Development and Use of Natural Language Processing for Identification of Distant Cancer Recurrence and Sites of Distant Recurrence Using Unstructured Electronic Health Record Data

Yasmin H. Karimi; Douglas W. Blayney; Allison W. KurianJeanne ShenRikiya YamashitaDaniel Rubin

摘要

PURPOSE Large-scale analysis of real-world evidence is often limited to structured data fields that do not contain reliable information on recurrence status and disease sites.
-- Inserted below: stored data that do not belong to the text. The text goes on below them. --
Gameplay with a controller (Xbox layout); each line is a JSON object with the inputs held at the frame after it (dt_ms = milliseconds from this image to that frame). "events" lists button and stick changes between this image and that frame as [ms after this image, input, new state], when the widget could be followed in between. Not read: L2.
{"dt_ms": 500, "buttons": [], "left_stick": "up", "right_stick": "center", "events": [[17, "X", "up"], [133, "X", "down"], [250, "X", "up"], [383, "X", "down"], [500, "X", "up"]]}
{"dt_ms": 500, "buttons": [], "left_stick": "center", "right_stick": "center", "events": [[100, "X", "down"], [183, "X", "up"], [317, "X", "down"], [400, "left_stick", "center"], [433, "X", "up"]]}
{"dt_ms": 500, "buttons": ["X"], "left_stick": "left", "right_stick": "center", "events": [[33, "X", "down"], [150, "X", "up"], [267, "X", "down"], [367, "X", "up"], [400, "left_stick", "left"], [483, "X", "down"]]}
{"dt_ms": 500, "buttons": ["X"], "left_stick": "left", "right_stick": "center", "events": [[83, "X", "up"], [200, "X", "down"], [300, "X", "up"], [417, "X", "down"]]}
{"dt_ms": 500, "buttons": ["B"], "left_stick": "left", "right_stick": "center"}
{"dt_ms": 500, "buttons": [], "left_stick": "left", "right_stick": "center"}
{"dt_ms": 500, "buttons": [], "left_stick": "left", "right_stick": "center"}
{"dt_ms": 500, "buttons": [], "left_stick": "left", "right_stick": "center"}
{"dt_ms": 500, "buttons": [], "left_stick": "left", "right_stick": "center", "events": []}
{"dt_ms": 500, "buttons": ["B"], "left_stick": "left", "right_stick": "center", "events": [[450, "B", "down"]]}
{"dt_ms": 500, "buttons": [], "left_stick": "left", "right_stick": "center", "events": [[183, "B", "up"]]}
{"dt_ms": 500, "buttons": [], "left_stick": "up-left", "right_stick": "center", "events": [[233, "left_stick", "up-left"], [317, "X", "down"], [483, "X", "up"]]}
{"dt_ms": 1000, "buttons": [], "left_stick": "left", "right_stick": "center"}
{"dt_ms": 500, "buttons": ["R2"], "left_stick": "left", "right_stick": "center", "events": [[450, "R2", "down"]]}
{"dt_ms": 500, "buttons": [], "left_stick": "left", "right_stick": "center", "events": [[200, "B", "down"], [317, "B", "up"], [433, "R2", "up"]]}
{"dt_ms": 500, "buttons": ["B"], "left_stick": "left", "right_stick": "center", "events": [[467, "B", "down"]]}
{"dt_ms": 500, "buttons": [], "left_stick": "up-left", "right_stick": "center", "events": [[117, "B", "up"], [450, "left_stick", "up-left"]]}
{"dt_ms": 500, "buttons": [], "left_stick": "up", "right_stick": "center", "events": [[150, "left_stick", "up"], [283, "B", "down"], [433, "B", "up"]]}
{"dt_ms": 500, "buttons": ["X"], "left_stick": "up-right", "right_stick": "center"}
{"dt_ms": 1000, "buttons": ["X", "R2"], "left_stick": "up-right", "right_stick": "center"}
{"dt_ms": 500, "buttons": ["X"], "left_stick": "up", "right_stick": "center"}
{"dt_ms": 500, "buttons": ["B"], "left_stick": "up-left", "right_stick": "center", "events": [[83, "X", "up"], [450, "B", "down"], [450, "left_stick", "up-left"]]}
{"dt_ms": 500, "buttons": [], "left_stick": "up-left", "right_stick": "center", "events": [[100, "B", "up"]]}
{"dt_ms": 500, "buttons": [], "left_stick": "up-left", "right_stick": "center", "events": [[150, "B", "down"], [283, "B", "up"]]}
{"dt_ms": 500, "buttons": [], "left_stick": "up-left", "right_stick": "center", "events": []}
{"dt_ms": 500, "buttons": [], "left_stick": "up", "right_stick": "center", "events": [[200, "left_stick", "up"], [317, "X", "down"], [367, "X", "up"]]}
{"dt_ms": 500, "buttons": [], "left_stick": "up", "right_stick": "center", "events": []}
In this report, we describe a natural language processing (NLP) framework that uses data from free-text, unstructured reports to classify recurrence status and sites of recurrence for patients with breast and hepatocellular carcinomas (HCC).METHODS Using two cohorts of breast cancer and HCC cases, we validated the ability of a previously developed NLP model to distinguish between no recurrence, local recurrence, and distant recurrence, based on clinician notes, radiology reports, and pathology reports compared with manual curation. A second NLP model was trained and validated to identify sites of recurrence. We compared the ability of each NLP model to identify the presence, timing, and site of recurrence, when compared against manual chart review and International Classification of Diseases coding.RESULTS A total of 1,273 patients were included in the development and validation of the two models. The NLP model for recurrence detects distant recurrence with an area under the curve of 0.98 (95% Cl, 0.96 to 0.99) and 0.95 (95% Cl, 0.88 to 0.98) in breast and HCC cohorts, respectively. The mean accuracy of the NLP model for detecting any site of distant recurrence was 0.9 for breast cancer and 0.83 for HCC. The NLP model for recurrence identified a larger proportion of patients with distant recurrence in a breast cancer database (11.1%) compared with International Classification of Diseases coding (2.31%).CONCLUSION We developed two NLP models to identify distant cancer recurrence, timing of recurrence, and sites of recurrence based on unstructured electronic health record data. These models can be used to perform large-scale retrospective studies in oncology.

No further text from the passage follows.